• **WHAT YOU ARE ASKED TO DO**
Please print the text from every one of the records below line for line and without changes, leaving out the pictures.

--*--

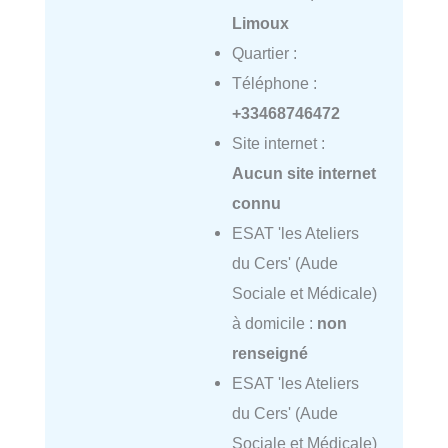
Limoux
Quartier :
Téléphone :
+33468746472
Site internet :
Aucun site internet
connu
ESAT 'les Ateliers
du Cers' (Aude
Sociale et Médicale)
à domicile :
non
renseigné
ESAT 'les Ateliers
du Cers' (Aude
Sociale et Médicale)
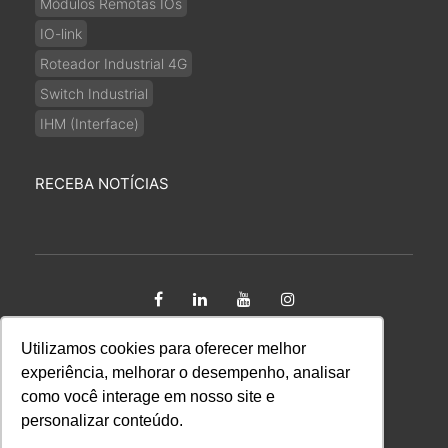
Módulos Remotas IOs
IO-link
Roteador Industrial 4G
Switch Industrial
IHM (Interface)
RECEBA NOTÍCIAS
Utilizamos cookies para oferecer melhor
Copyright 2026 Kalatec Automação Ltda CNPJ:
experiência, melhorar o desempenho, analisar
65.670.424/0001-09. Todos os direitos reservados.
como você interage em nosso site e
personalizar conteúdo.
Mapa do Site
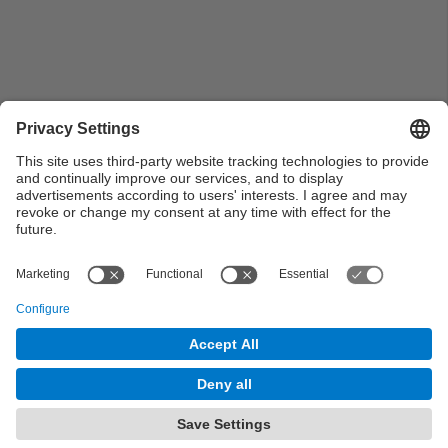
Persones jugant a bàsquet a la pista poliesportiva i
gent asseguda al costat o de peu a la zona del
pàrquing a la Segona Setmana Cultural al Campus de
Terrassa
© UPC Universitat Politècnica de Catalunya ·
BarcelonaTech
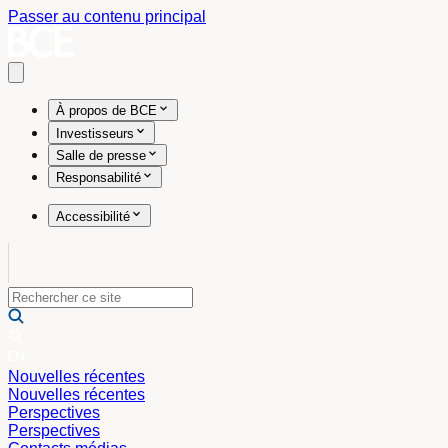
Passer au contenu principal
Open main menu
À propos de BCE
Investisseurs
Salle de presse
Responsabilité
Accessibilité
Nouvelles récentes
Nouvelles récentes
Perspectives
Perspectives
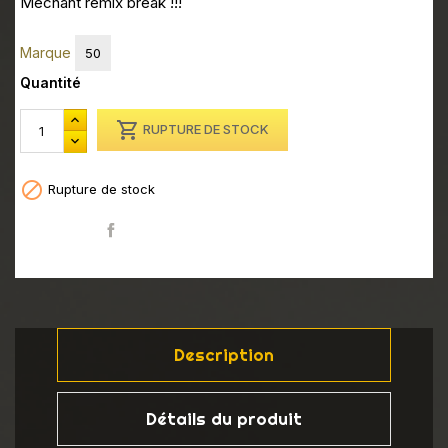
Méchant remix break !!!
Marque
50
Quantité

RUPTURE DE STOCK

Rupture de stock
Partager
Description
Détails du produit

--*--

• **EXERCISE RESPONSE**
Limoux
Quartier :
Téléphone :
+33468746472
Site internet :
Aucun site internet
connu
ESAT 'les Ateliers
du Cers' (Aude
Sociale et Médicale)
à domicile :
non
renseigné
ESAT 'les Ateliers
du Cers' (Aude
Sociale et Médicale)
Módulos Remotas IOs
IO-link
Roteador Industrial 4G
Switch Industrial
IHM (Interface)
RECEBA NOTÍCIAS
Utilizamos cookies para oferecer melhor
Copyright 2026 Kalatec Automação Ltda CNPJ:
experiência, melhorar o desempenho, analisar
65.670.424/0001-09. Todos os direitos reservados.
como você interage em nosso site e
personalizar conteúdo.
Mapa do Site
Persones jugant a bàsquet a la pista poliesportiva i
gent asseguda al costat o de peu a la zona del
pàrquing a la Segona Setmana Cultural al Campus de
Terrassa
© UPC Universitat Politècnica de Catalunya ·
BarcelonaTech
Passer au contenu principal
Open main menu
À propos de BCE
Investisseurs
Salle de presse
Responsabilité
Accessibilité
Nouvelles récentes
Nouvelles récentes
Perspectives
Perspectives
Méchant remix break !!!
Marque
50
Quantité

RUPTURE DE STOCK

Rupture de stock
Partager
Description
Détails du produit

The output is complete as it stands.